Dass das Datenleck so schnell aufgeflogen ist, ist keine Überraschung: Grafana, das Tool, das das Gesundheitsministerium zur Visualisierung der Corona-Ausbreitung nutzte, nutzt eine größere Datenbank im Hintergrund. Macht man den Service öffentlich, wird unweigerlich auch der Zugriff auf die Datenbank im Hintergrund frei. Deshalb ist das Tool eigentlich auch nur für interne Zwecke gedacht, und nicht für öffentliche Webseiten.

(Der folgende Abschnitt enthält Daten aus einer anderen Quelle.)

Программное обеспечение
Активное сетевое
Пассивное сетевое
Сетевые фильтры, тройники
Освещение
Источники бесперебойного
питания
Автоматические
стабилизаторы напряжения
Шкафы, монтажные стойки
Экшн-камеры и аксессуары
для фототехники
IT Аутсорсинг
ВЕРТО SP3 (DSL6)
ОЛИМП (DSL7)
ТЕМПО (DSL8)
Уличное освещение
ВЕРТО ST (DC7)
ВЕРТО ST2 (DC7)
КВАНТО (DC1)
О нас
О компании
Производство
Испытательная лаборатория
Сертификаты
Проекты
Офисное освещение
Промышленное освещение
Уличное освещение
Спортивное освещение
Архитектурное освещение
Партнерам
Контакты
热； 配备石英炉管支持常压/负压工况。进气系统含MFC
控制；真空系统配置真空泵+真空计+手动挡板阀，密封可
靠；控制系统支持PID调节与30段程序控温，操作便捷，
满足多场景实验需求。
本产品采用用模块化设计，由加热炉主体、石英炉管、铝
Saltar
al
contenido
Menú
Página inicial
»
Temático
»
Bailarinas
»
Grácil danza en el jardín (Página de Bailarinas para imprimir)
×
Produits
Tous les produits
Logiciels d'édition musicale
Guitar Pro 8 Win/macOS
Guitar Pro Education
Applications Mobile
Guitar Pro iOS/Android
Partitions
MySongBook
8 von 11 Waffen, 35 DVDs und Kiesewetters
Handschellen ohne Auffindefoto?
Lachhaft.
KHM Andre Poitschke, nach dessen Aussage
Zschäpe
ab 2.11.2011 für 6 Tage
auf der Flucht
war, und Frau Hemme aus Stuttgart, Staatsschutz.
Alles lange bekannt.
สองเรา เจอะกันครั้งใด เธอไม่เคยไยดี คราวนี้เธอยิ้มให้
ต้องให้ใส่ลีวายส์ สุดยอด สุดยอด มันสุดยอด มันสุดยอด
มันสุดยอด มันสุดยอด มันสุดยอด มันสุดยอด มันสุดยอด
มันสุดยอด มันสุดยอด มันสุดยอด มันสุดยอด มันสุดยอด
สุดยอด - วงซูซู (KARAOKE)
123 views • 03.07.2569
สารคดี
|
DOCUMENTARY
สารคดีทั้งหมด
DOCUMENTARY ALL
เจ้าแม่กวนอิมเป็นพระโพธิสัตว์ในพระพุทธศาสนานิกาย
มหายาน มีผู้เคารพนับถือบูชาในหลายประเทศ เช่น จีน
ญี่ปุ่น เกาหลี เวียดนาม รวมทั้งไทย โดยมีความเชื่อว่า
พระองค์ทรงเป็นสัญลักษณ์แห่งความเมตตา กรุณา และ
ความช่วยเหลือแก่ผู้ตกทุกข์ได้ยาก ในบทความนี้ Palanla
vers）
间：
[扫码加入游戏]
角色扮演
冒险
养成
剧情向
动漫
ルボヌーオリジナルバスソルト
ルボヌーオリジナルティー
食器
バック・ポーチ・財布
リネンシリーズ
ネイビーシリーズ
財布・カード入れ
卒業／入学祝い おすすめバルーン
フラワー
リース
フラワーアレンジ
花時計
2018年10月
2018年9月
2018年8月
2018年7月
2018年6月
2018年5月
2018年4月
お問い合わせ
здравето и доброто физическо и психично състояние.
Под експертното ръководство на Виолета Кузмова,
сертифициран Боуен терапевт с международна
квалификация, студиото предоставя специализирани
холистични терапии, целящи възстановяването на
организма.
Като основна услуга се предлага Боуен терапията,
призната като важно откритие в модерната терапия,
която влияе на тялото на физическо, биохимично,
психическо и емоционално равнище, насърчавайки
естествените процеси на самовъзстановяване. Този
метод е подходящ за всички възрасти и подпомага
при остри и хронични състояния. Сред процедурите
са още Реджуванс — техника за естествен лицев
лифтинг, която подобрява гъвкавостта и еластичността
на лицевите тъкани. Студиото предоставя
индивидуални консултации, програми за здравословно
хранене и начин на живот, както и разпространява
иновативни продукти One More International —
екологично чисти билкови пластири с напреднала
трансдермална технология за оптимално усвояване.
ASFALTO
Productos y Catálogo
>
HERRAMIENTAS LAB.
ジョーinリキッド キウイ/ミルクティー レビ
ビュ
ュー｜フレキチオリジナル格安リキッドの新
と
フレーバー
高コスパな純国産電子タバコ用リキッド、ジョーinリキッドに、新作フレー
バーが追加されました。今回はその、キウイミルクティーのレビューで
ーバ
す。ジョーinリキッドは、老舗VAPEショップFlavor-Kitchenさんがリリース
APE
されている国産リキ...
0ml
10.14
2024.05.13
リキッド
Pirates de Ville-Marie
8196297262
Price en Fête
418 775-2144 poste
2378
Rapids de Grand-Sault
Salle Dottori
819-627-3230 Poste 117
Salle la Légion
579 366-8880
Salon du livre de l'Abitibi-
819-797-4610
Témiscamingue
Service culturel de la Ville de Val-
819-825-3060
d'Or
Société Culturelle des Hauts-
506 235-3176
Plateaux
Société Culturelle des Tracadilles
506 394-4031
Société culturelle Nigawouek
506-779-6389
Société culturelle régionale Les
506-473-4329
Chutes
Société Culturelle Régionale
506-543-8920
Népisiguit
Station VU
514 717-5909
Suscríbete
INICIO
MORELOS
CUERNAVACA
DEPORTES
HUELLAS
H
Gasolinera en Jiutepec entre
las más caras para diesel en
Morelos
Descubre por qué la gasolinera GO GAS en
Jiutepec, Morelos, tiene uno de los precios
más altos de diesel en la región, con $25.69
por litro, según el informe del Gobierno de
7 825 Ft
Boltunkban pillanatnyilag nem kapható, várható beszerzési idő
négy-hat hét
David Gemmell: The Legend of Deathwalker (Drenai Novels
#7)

Gesundheitsministerium sieht kein Problem

Auf Anfrage des “Standard” am Donnerstagnachmittag reagierte man im Gesundheitsministerium gelassen – die Daten seien unproblematisch. Wenige Stunden später wurde die Info-Seite aber doch entfernt: anstelle einer interaktiven Webseite gibt es nun einen Screenshot der Daten zu sehen. Angeblich, so weiter die Auskunft des Gesundheitsministeriums gegenüber dem “Standard”, sei die Entfernung der Webseite aus technischen Gründen geschehen. Wegen extrem hoher Zugriffszahlen sei die interaktive Webseite überlastet, daher habe man vorübergehend auf den Screenshot umgestellt, der jede halbe Stunde aktualisiert werde.